Sulle ragione di tutto ciò la brillante giornalista non spreca una parola, non si chiede il perché, non allude alla solidarietà della maggior parte dei paesi dell’area a Maduro, non ricorda la situazione disastrosa del paese nel campo della salute pubblica, dell’alfabetizzazione, del problema abitativo.
D’altra parte, a El País interessa solo la demonizzazione del Venezuela e della sua eminenza grigia, Cuba.
Per fortuns, trovo sul quotidiano messicano La Jornada, l’intelligente articolo di Oliver Stone e Mark Weisbrot (28 marzo) sull’isolamento di Barak Obama nel contesto latinoamericano sulla questione del Venezuela, facendo notare che “Il Governo di Obama, in maniera surrealista, sembra non aver idea che questo continente è molto diverso da quel che era 15 anni fa”. Sono governi che respingono decisamente il quadro fornito da Washington dei recenti avvenimenti del Venezuela, compresa la neo insediata Michelle Bachelet, a capo del tradizionalmente conservatore Cile che ha usato senza remore la parola “destabilizzazione”. La conclusione di Stone e Weisbrot è lapidaria: “Se il governo di Obama desidera migliorare i suoi rapporti nella regione, potrebbe cominciare con l’unirsi al resto del continente nell’accettare i risultati delle elezioni democratiche”. Vien voglia di dire: “Elementare, Watson”.

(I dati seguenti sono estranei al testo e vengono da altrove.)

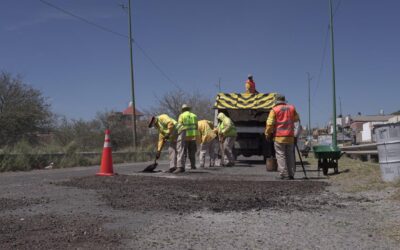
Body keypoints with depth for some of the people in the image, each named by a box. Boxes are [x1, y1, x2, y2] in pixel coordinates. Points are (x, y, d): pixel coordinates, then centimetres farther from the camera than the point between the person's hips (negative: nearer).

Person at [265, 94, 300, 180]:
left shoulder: (274, 110, -4)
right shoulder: (291, 108, 9)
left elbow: (270, 123, -8)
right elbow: (296, 119, 24)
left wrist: (268, 134, 3)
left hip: (279, 137, -4)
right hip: (290, 137, 4)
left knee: (281, 155, -1)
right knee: (290, 155, 11)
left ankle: (284, 174, -5)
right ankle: (291, 174, 13)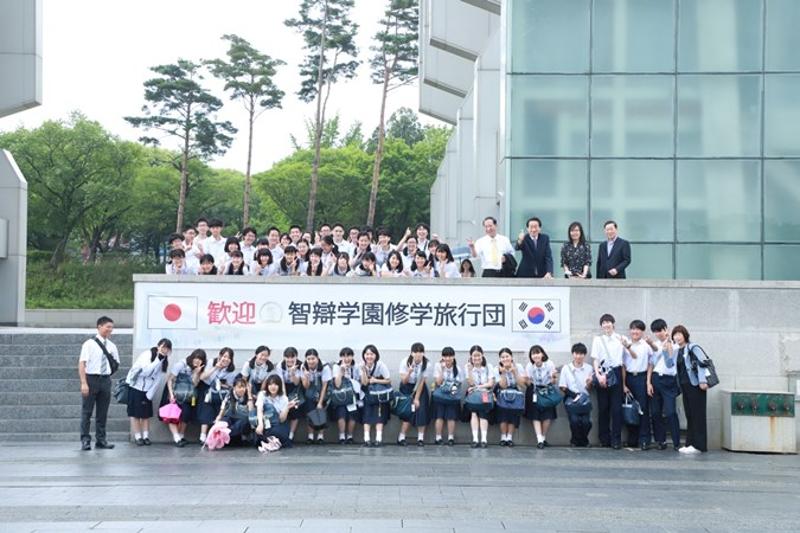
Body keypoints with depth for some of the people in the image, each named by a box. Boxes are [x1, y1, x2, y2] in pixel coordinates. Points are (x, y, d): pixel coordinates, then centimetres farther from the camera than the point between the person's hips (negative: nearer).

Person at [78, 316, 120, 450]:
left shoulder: (111, 346, 10)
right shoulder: (89, 344, -6)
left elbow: (116, 364, 22)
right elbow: (82, 364, -12)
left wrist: (108, 373, 8)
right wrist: (84, 383, -19)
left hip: (105, 380, 5)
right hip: (91, 379, -5)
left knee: (102, 413, 9)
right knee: (87, 412, -1)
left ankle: (101, 440, 16)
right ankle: (85, 440, 2)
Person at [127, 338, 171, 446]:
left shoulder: (164, 362, 2)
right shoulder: (147, 354, -15)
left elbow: (157, 380, 0)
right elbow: (147, 370, -29)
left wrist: (150, 394, -6)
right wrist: (158, 359, -32)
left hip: (147, 390, 5)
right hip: (135, 386, -5)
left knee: (146, 414, 4)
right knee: (135, 414, -2)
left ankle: (146, 436, 9)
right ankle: (138, 437, 3)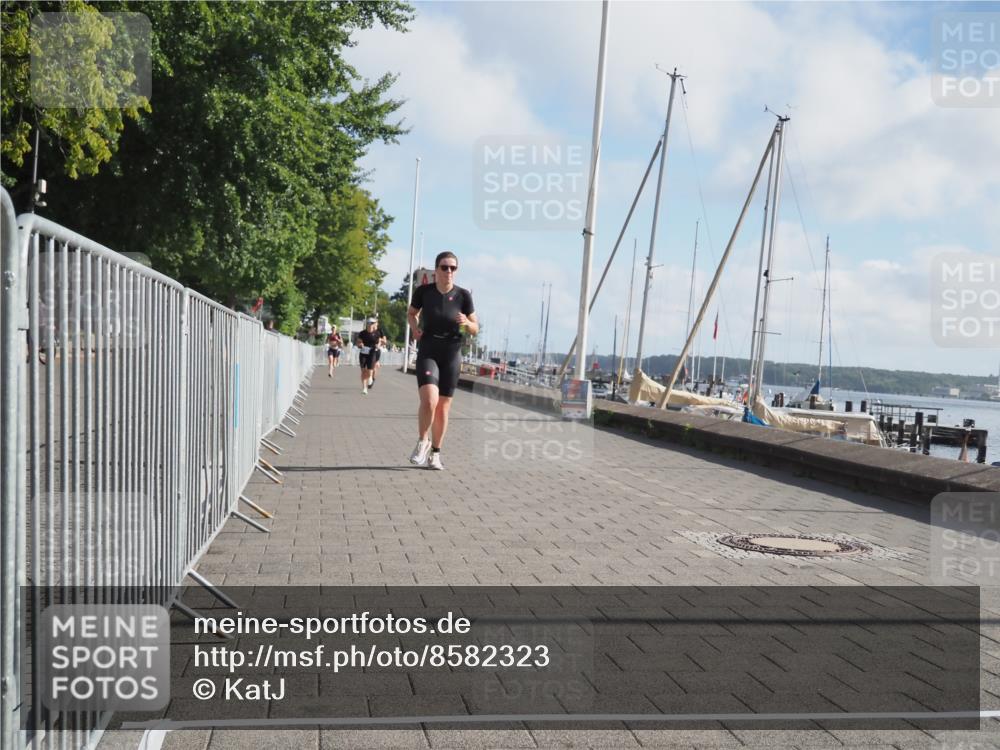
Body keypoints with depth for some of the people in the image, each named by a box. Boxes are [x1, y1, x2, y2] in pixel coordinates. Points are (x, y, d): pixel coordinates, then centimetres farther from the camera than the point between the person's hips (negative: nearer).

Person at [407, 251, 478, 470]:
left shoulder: (463, 295, -6)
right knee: (429, 400, -21)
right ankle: (422, 442, 3)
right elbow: (411, 313, 14)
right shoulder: (423, 291, -5)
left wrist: (466, 323, -21)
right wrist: (414, 328, -5)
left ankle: (435, 453, 23)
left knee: (443, 407, 7)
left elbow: (475, 329, 1)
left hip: (452, 356, 1)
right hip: (427, 353, -1)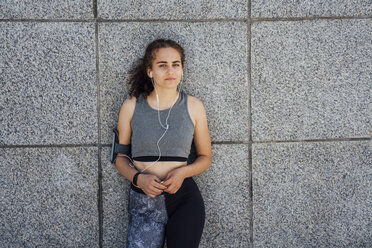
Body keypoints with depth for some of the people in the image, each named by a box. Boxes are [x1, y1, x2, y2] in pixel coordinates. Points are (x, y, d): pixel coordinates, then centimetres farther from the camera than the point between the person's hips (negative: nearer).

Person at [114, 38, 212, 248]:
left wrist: (182, 172, -9)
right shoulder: (131, 106, 2)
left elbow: (206, 158, 10)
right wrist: (138, 178, -11)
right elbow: (120, 156, 9)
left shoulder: (193, 106, 2)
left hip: (185, 199, 0)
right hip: (144, 203, 0)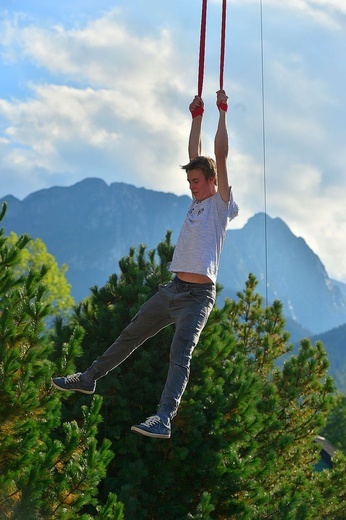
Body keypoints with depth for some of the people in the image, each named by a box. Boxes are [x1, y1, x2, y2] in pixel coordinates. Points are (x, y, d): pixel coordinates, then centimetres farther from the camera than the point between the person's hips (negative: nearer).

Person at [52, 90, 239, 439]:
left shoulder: (221, 203, -2)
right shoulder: (197, 201, 18)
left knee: (181, 354, -21)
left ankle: (164, 419, -33)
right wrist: (197, 117, 24)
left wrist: (222, 112, -7)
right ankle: (89, 378, 32)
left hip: (198, 294, -8)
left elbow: (220, 157, -10)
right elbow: (194, 155, 22)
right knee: (130, 336, 18)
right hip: (172, 289, 8)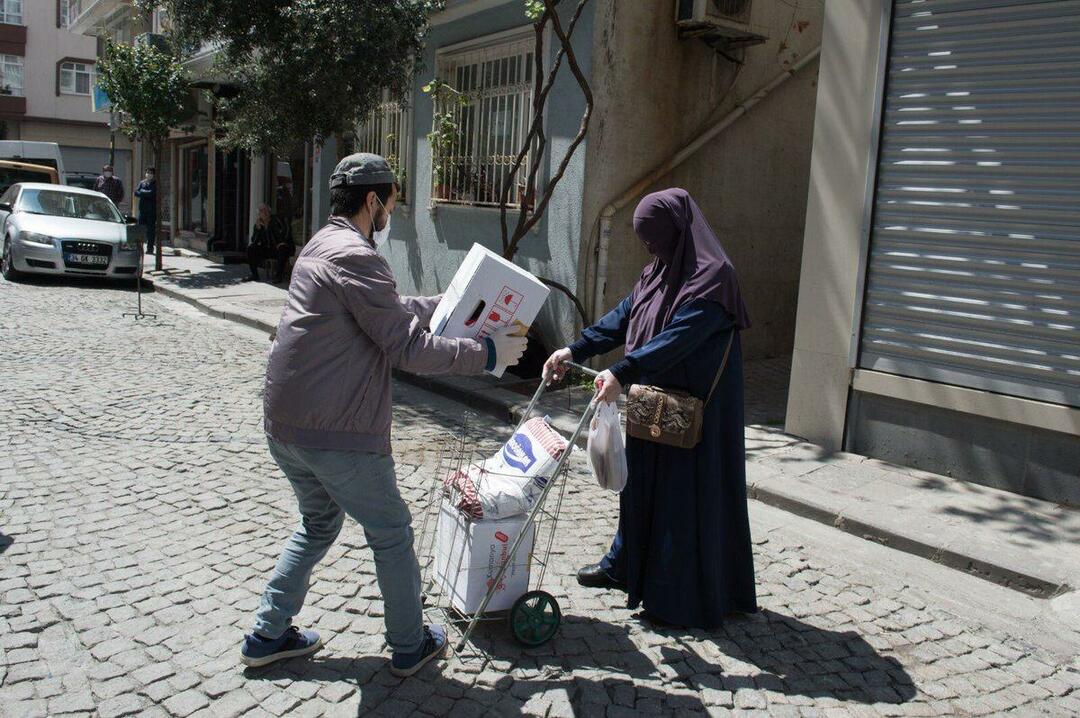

Tornando ancora a El País, ricopio questa perla del giornalista Antonio Navlón (“Venezuela, il prezzo del riscatto cubano”, 17 marzo) sempre sul tema della cubanizzazione del Venezuela: “Personalmente considero che potrebbe essere Cuba, con Raúl Castro alla testa, a consegnare la rivoluzione chavista agli Stati Uniti, in cambio di ottenere il ritiro del blocco per Cuba”. Chi offre di più?